* _Assignment_: Would you print the records below from the first line through the line containing "[196,522,240,533] runned ->", skipping the pictures?

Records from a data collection
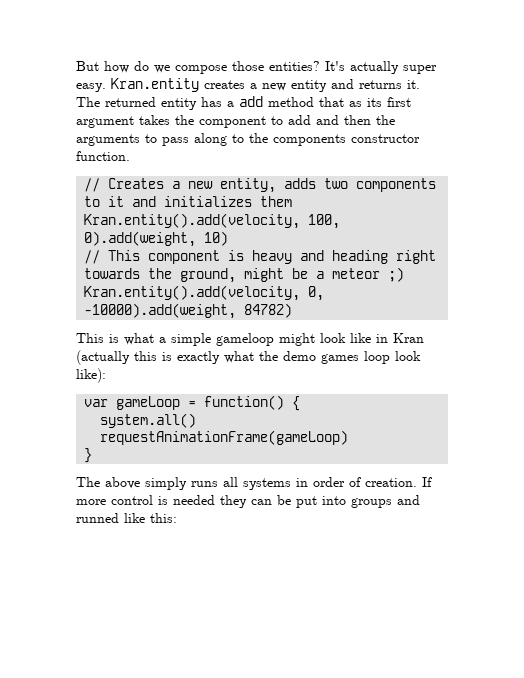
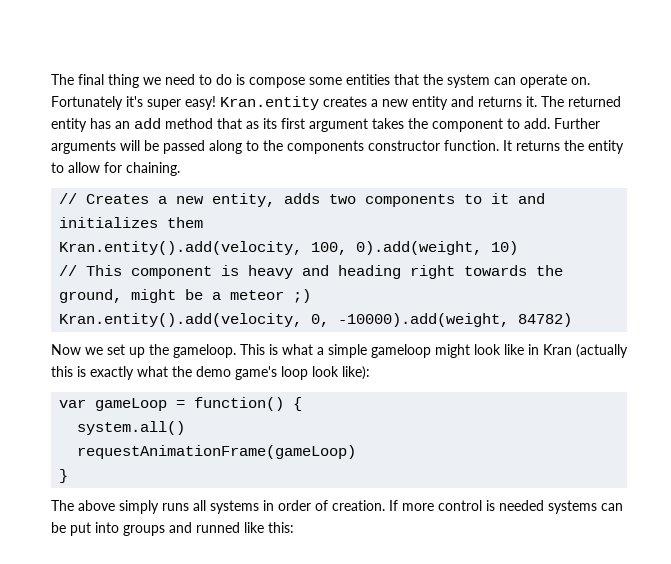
[76,61,437,74] [76,83,106,92] But how do we compose those entities? It's actually super easy. -> [51,74,590,88] [51,96,216,110] The final thing we need to do is compose some entities that the system can operate on. Fortunately it's super easy!
[227,101,234,107] a -> [115,121,130,129] an
[288,115,395,125] [76,134,189,146] add and then the arguments to pass -> [524,118,600,129] [51,140,205,154] add. Further arguments will be passed
(130, 156) none -> [503,140,624,154] [51,162,180,176] It returns the entity to allow for chaining.
(293, 310) none -> [51,344,236,358] Now we set up the gameloop.
[321,354,359,364] games -> [235,366,277,380] game's
[220,495,247,508] they -> [548,500,597,514] systems

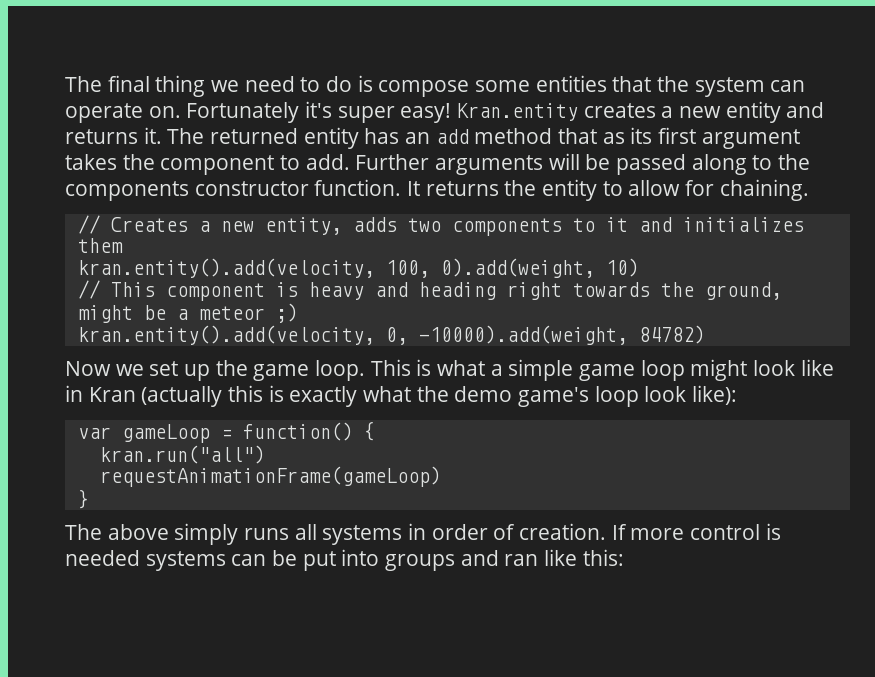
[59,241,303,255] Kran.entity().add(velocity, -> [77,258,375,278] kran.entity().add(velocity,
[59,313,303,327] Kran.entity().add(velocity, -> [77,325,375,345] kran.entity().add(velocity,
[173,344,236,358] gameloop. -> [253,360,366,381] game loop.
[371,344,431,358] gameloop -> [579,360,685,381] game loop
[77,421,186,435] system.all() -> [99,445,265,464] kran.run("all")
[196,522,240,533] runned -> [504,554,539,566] ran

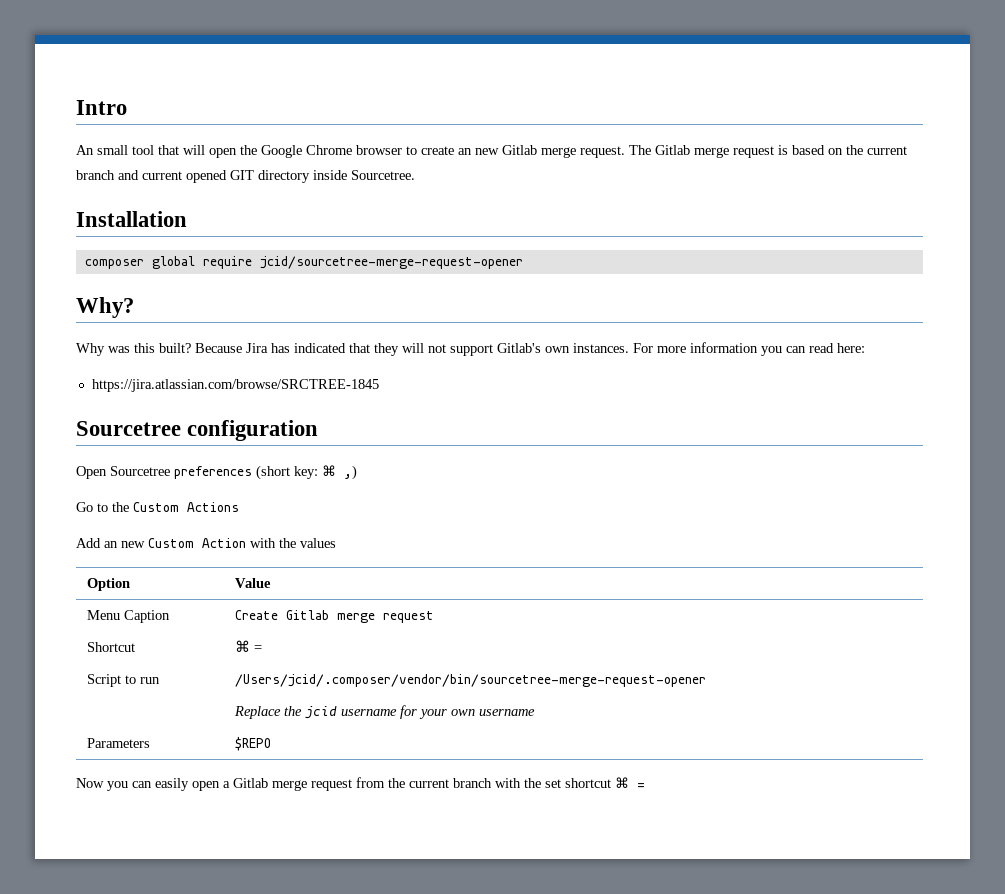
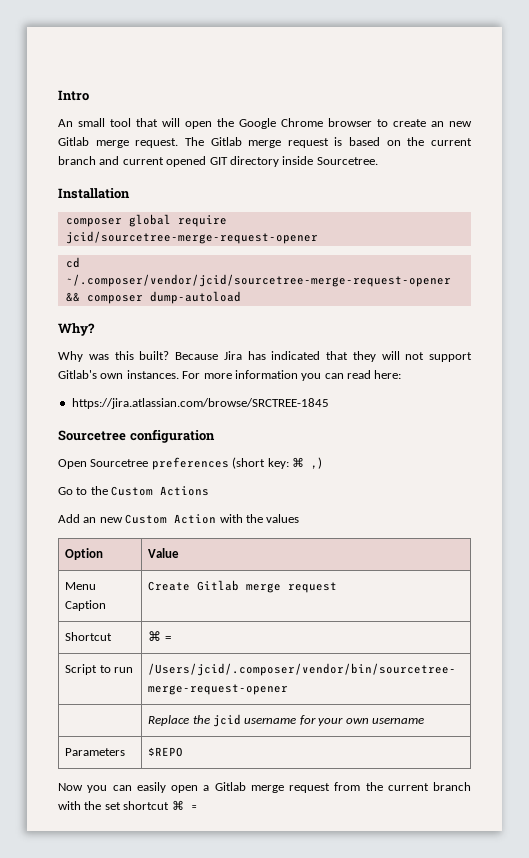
(523, 262) none -> [65,257,80,268] [65,274,451,287] [65,291,241,304] // cd ~/.composer/vendor/jcid/sourcetree-merge-request-opener && composer dump-autoload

* _Answer below_:
[76,61,437,74] [76,83,106,92] But how do we compose those entities? It's actually super easy. -> [51,74,590,88] [51,96,216,110] The final thing we need to do is compose some entities that the system can operate on. Fortunately it's super easy!
[227,101,234,107] a -> [115,121,130,129] an
[288,115,395,125] [76,134,189,146] add and then the arguments to pass -> [524,118,600,129] [51,140,205,154] add. Further arguments will be passed
(130, 156) none -> [503,140,624,154] [51,162,180,176] It returns the entity to allow for chaining.
(293, 310) none -> [51,344,236,358] Now we set up the gameloop.
[321,354,359,364] games -> [235,366,277,380] game's
[220,495,247,508] they -> [548,500,597,514] systems

[59,241,303,255] Kran.entity().add(velocity, -> [77,258,375,278] kran.entity().add(velocity,
[59,313,303,327] Kran.entity().add(velocity, -> [77,325,375,345] kran.entity().add(velocity,
[173,344,236,358] gameloop. -> [253,360,366,381] game loop.
[371,344,431,358] gameloop -> [579,360,685,381] game loop
[77,421,186,435] system.all() -> [99,445,265,464] kran.run("all")
[196,522,240,533] runned -> [504,554,539,566] ran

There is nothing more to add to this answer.